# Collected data

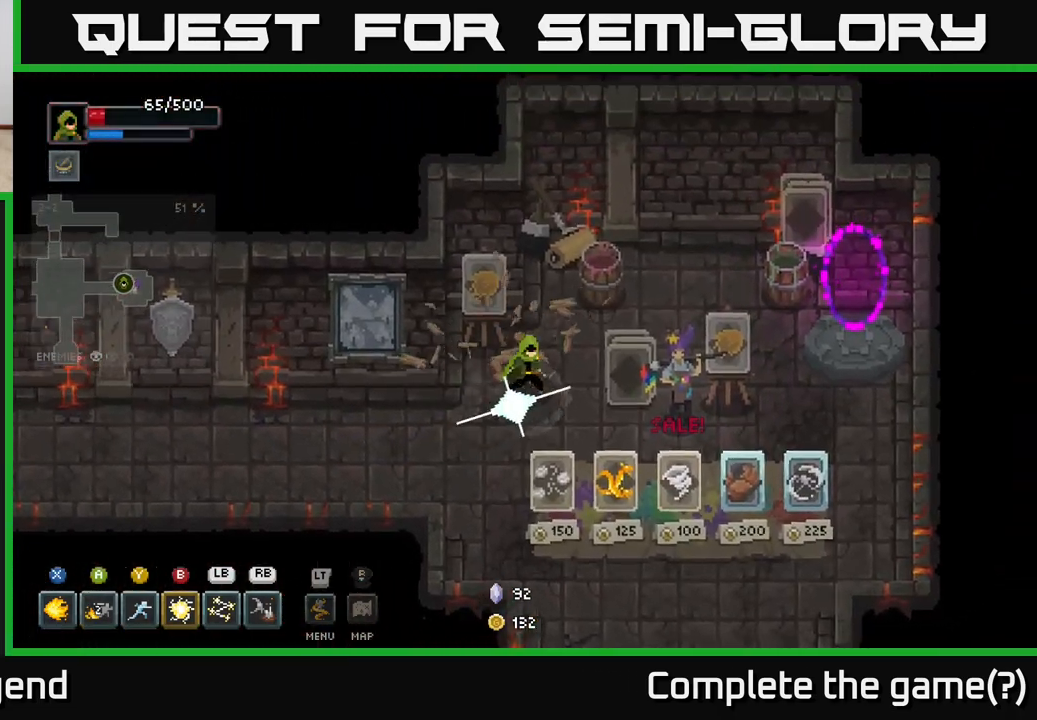
{"buttons": [], "left_stick": "center", "right_stick": "center", "events": []}
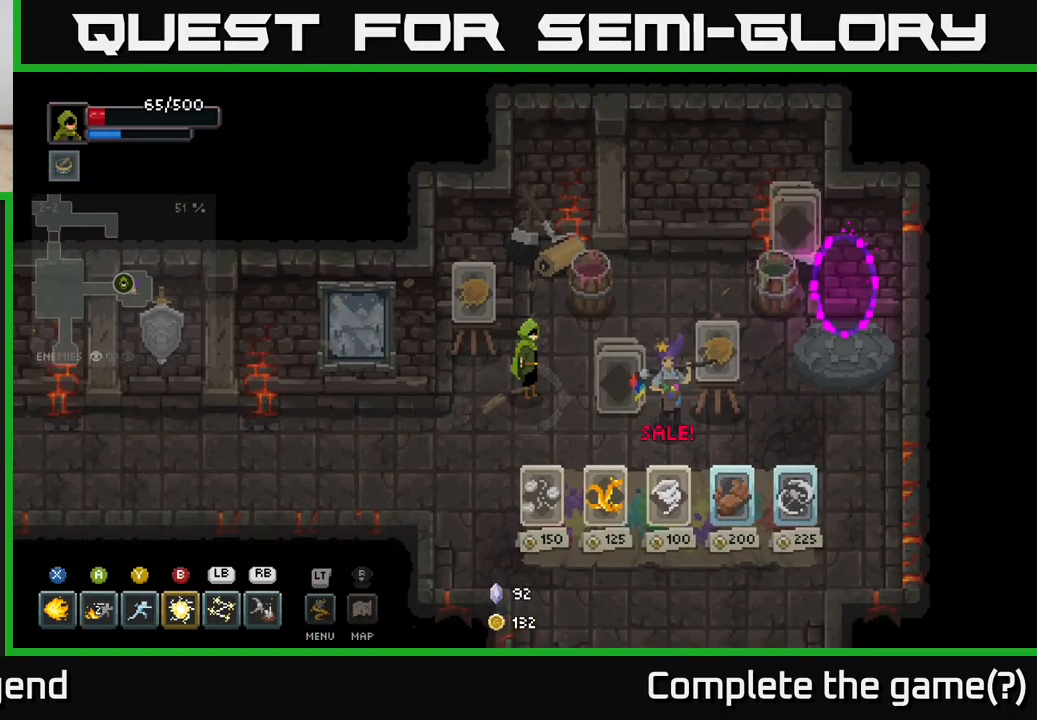
{"buttons": [], "left_stick": "center", "right_stick": "center", "events": []}
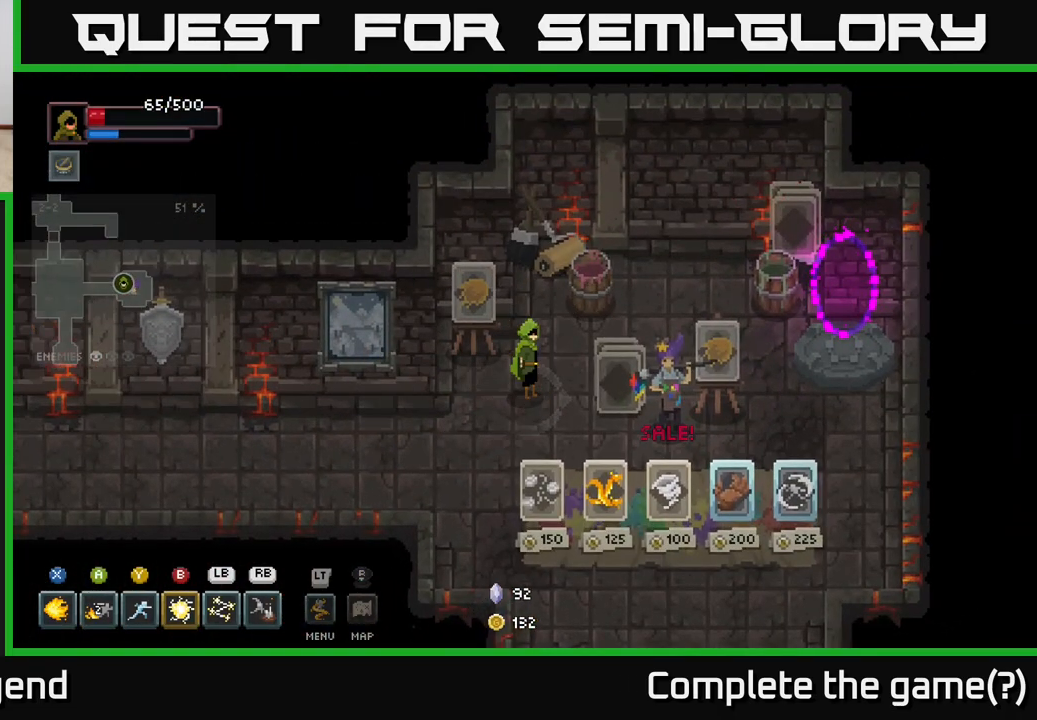
{"buttons": [], "left_stick": "right", "right_stick": "center", "events": [[400, "left_stick", "right"]]}
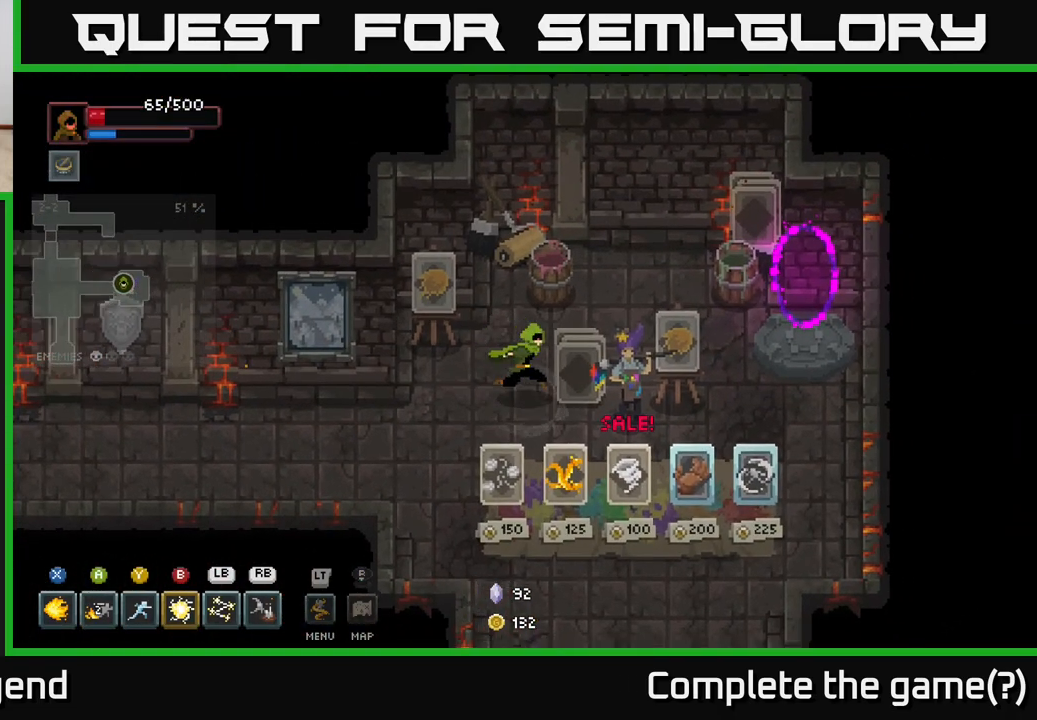
{"buttons": [], "left_stick": "left", "right_stick": "center", "events": [[150, "left_stick", "down-left"], [300, "left_stick", "up-left"], [400, "left_stick", "left"]]}
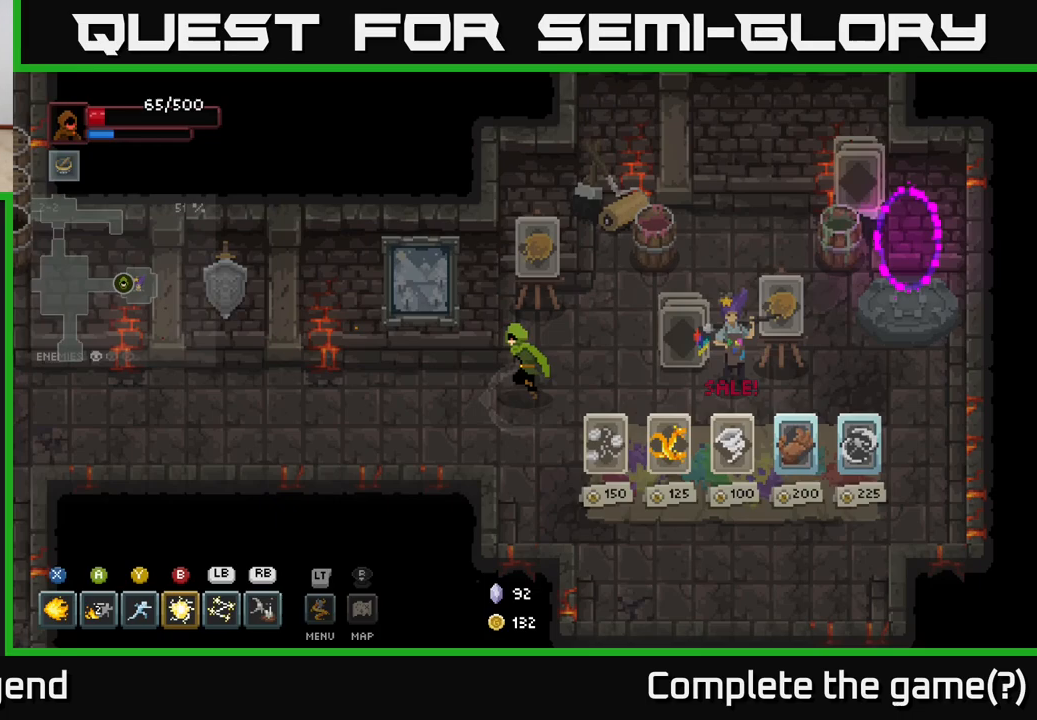
{"buttons": [], "left_stick": "left", "right_stick": "center", "events": []}
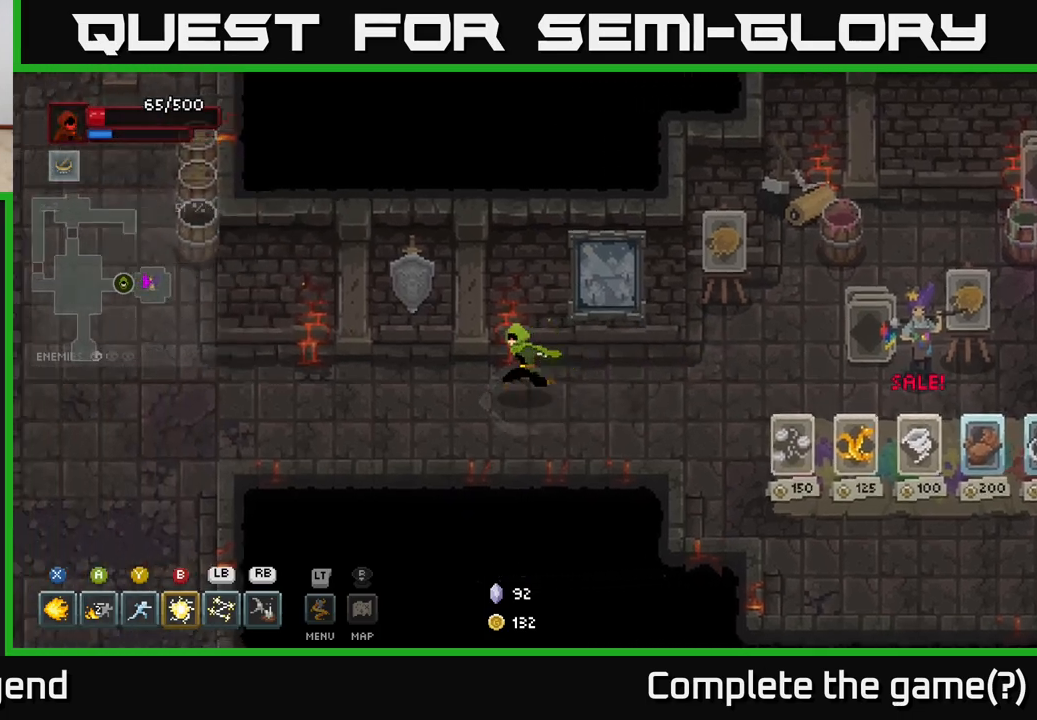
{"buttons": [], "left_stick": "left", "right_stick": "center", "events": []}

# Exercise brief
Only the text of the records above, copied exactly, should be returned; the pictures stay out.

# Output
{"buttons": [], "left_stick": "center", "right_stick": "center", "events": []}
{"buttons": [], "left_stick": "center", "right_stick": "center", "events": []}
{"buttons": [], "left_stick": "right", "right_stick": "center", "events": [[400, "left_stick", "right"]]}
{"buttons": [], "left_stick": "left", "right_stick": "center", "events": [[150, "left_stick", "down-left"], [300, "left_stick", "up-left"], [400, "left_stick", "left"]]}
{"buttons": [], "left_stick": "left", "right_stick": "center", "events": []}
{"buttons": [], "left_stick": "left", "right_stick": "center", "events": []}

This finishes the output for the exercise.